Next, the highest scoring alias is selected (step 46). Therefore, the highest scoring alias is the representative name of the entity, and the matching page referenced by the alias is the representative page of the entity. Also, a unique identifier may optionally be assigned to the to selected alias (step 48). For example “George Walker Bush” may have an identifier 56700231. Thus any extracted entities named “George Walker Bush” are referenced to this identifier. So, later, if a better name (higher scoring) for the entity is found, for example “President George W. Bush”, the name can be changed while maintaining the referenced page.

So, as disclosed, a single page in the encyclopedia is found for each extracted entity by way of the disambiguation database. Since each entity can now reference exactly one encyclopedia page, the entity type is determined by checking the page type of encyclopedia page as stored in the disambiguation database (step 50). In one example, the page type is either a person page, or an organization page.

In one more example, “George Bush” is extracted as an entity in an article. The encyclopedia page, for example a disambiguation page, shows several names with links to corresponding pages, including “George W. Bush”, “George H. W. Bush”, “George P. Bush”, and “George Bush (musician)”. Other extracted entities of the article include “The Pentagon”, “White House”, and “Tony Blair”. The pages “George W. Bush” and “George H. W. Bush” have a high popularity score according to the disambiguation database, and they have a multiplicity of links to other entities. However neither page is an exact match for “George Bush”. “George Bush” the musician however is an exact match, but is has a low popularity and no links with the other extracted entities “The Pentagon”, “White House”, and “Tony Blair”. Thus, according to the methods disclosed above, because “George W. Bush” has links to “Tony Blair” as well as to the other entities, “George W. Bush” will have the highest score and the encyclopedia page for the president “George W. Bush” will be selected as the actual entity in the article.

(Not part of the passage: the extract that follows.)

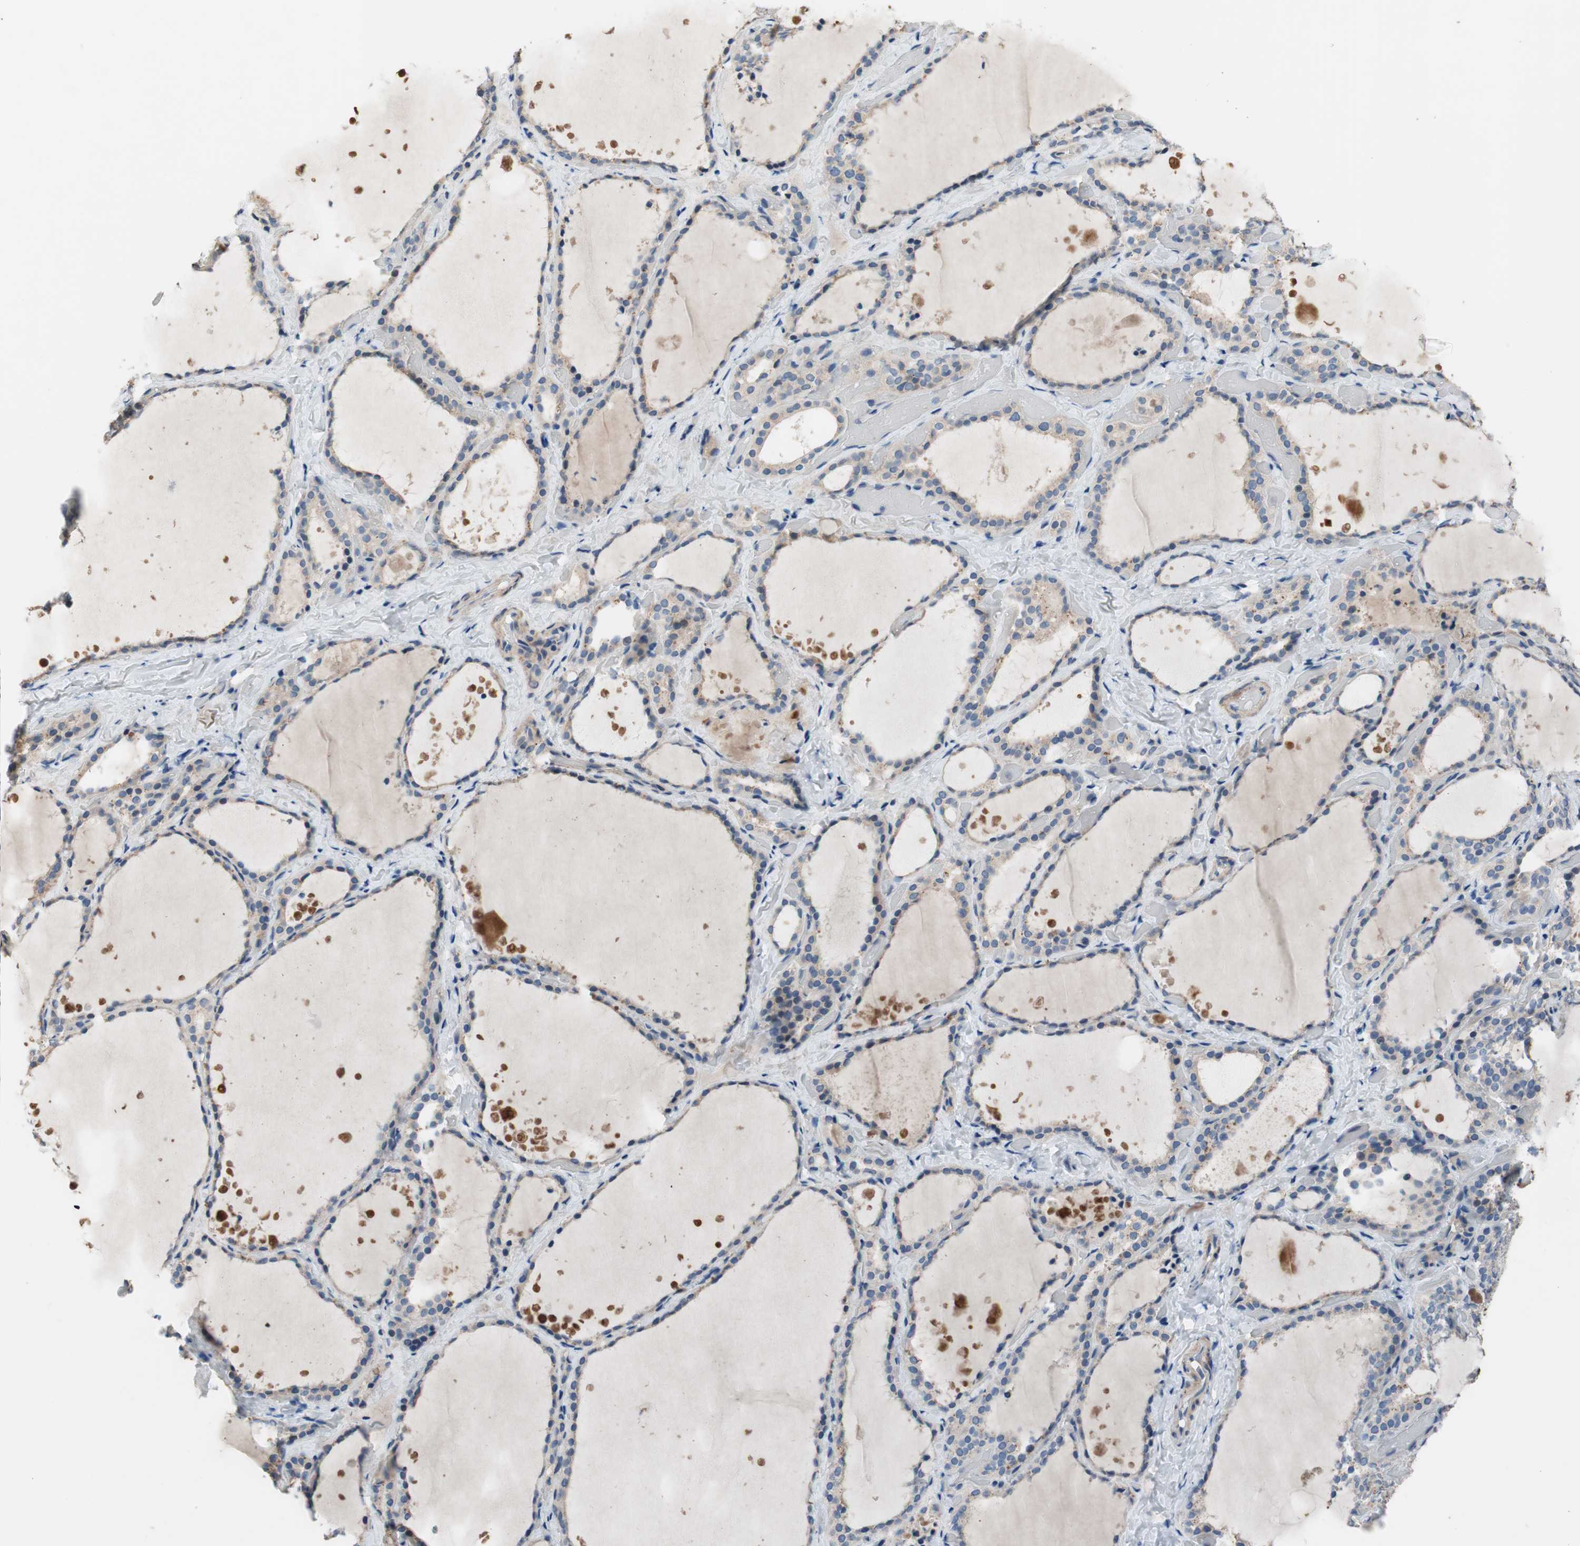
{"staining": {"intensity": "weak", "quantity": "<25%", "location": "cytoplasmic/membranous"}, "tissue": "thyroid gland", "cell_type": "Glandular cells", "image_type": "normal", "snomed": [{"axis": "morphology", "description": "Normal tissue, NOS"}, {"axis": "topography", "description": "Thyroid gland"}], "caption": "The image shows no staining of glandular cells in normal thyroid gland. (Stains: DAB immunohistochemistry with hematoxylin counter stain, Microscopy: brightfield microscopy at high magnification).", "gene": "TACR3", "patient": {"sex": "female", "age": 44}}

Modifications may be made to the above disclosed methods. For example the correctness of entity type of step 50 can be reinforced (step 52). In this embodiment, a first entity type is determined in step 32 and the entity type of step 50 is compared with the first entity type. If first entity type of step 32 and the entity type of step 50 match then the entity type of step 50 is flagged. The flag indicates that the entity type has a very high reliability of being correct.

In another embodiment shown in FIG. 4, an ambiguous entity disambiguation method for retrieving an abstract is shown. As described above, an entity is extracted (step 60). Next the entity is disambiguated (step 62) as described with reference to FIG. 3. As disclosed, in disambiguating the entity, an entity type is determined and a page of the encyclopedia is determined. Once disambiguated, the abstract, a brief description, or other information describing the entity can be retrieved (step 64) from the final matching page for the entity.

In an embodiment, after disambiguation (step 62) a record is created of the matching disambiguation database entry of the entity so that, at a later time, the abstract, brief description, or other information can be retrieved (step 64) from the matching encyclopedia page by simply referencing the record, rather than having to repeat the steps of disambiguation (step 62).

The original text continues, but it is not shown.